Lussius empoigna fermement les cuisses d'Anarrima, et dans un sourire triomphant, il s'apprêta à la violer lorsqu'il recula brusquement d'elle, comme brûlé par son toucher.

— Parya ! s'exclama-t-il rageusement, comment as-tu pu oser laisser une telle chose se produire !

Le mage déglutit, n'osant parler à son maître. La peur le saisit, incapable d'effectuer le moindre geste.

— Tu l'as laissée en proie à ce genre d'Esprits ! continua-t-il menaçant, elle s'est faite souillée, il y a à peine quelques heures !

— Majesté, finit-il par rétorquer, j'ignorais que l'humain soit une telle créature...

— Incapable ! Cet homme a faussé ma possession ! Heureusement que je suis encore capable de la manipuler !

Parya se pinça les lèvres, totalement décontenancé : quelle peine allait-il subir désormais ?

— Je suis sur le point de perdre son enfant, ajouta-t-il, je ne veux pas qu'il m'échappe !

Anarrima sembla sortir de sa torpeur. La conscience revint avec la haine. Immédiatement, elle se leva, rabaissa sa jupe, et s'élança sur Lussius, prête à lui lacérer le visage de ses ongles.
Le nurvars accusa violemment le coup, tombant sous la rage de la magicienne qui lui déversa toutes sortes de sorts.

Mais l'homme était insensible à cette magie et en deux trois mouvements, il lui saisit les bras, la tenant fermement en respect.

D'un geste sec, il dégaina son couteau et balafra une nouvelle fois le ventre d'Anarrima en lançant une incantation.

Elle s'écroula par terre dans un cri de douleur, la main sur sa blessure sanglante.

— Tout doux, ma jolie, dit-il en se penchant au-dessus d'elle, je vais trouver un moyen pour reprendre ton enfant, d'accord ? Qu'est-ce que tu dis ? Tu as mal ? Ne t'inquiète pas, il s'agit juste d'un sort pour t'éviter d'utiliser ton Vala.

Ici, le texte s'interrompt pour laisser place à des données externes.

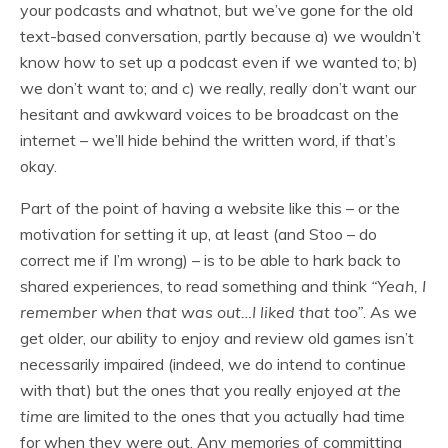
your podcasts and whatnot, but we’ve gone for the old
text-based conversation, partly because a) we wouldn’t
know how to set up a podcast even if we wanted to; b)
we don’t want to; and c) we really, really don’t want our
hesitant and awkward voices to be broadcast on the
internet – we’ll hide behind the written word, if that’s
okay.
Part of the point of having a website like this – or the
motivation for setting it up, at least (and Stoo – do
correct me if I’m wrong) – is to be able to hark back to
shared experiences, to read something and think
“Yeah, I
remember when that was out…I liked that too”
. As we
get older, our ability to enjoy and review old games isn’t
necessarily impaired (indeed, we do intend to continue
with that) but the ones that you really enjoyed
at the
time
are limited to the ones that you actually had time
for when they were out. Any memories of committing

Anarrima le foudroya du regard, ses yeux reflétant toute la haine qu'elle lui portait.

— Tu n'auras pas mon enfant, sale démon...

— Ah oui ? Qui m'en empêchera ? Sanar ? Écoute-moi bien, petite trainée, tu vas suivre Parya jusqu'à la prison et dire à ton cher et tendre époux que le bébé que tu portes n'est pas de lui. Dis-lui que tu l'as trompé et que tu ne t'es mariée avec lui que pour ton intérêt.

— Jamais ! Je vous déteste.

— Alors si tu refuses, je tue ton enfant sur le champ !

Lussius partit dans un abominable fou rire. Il rejoignit Anarrima, accroupie sur le sol terreux. La saisissant par les cheveux, il la releva d'un coup. Il posa sa main sur la plaie dégoulinante.

— Tu sens ses réactions ? Bien évidemment. Tu ne vas pas tarder à sentir sa douleur et bientôt, sa mort !

Anarrima se contracta, percevant au fond de son être le bébé frémir. Son sang ne fit qu'un tour :

— Arrêtez ! supplia t'elle le souffle coupé, j'accepte... Ne tuez pas mon garçon...

Un sourire mauvais plana sur le visage du roi des Démons :

— Tu entends, Parya ? conduis là à Sanar. Je veux que vous assistiez tous les deux à sa mort.

Le mage s'inclina devant son maître et prit Anarrima avec lui. La magicienne se sentait mal, la situation lui échappant totalement.

Elle devait absolument trouver une solution.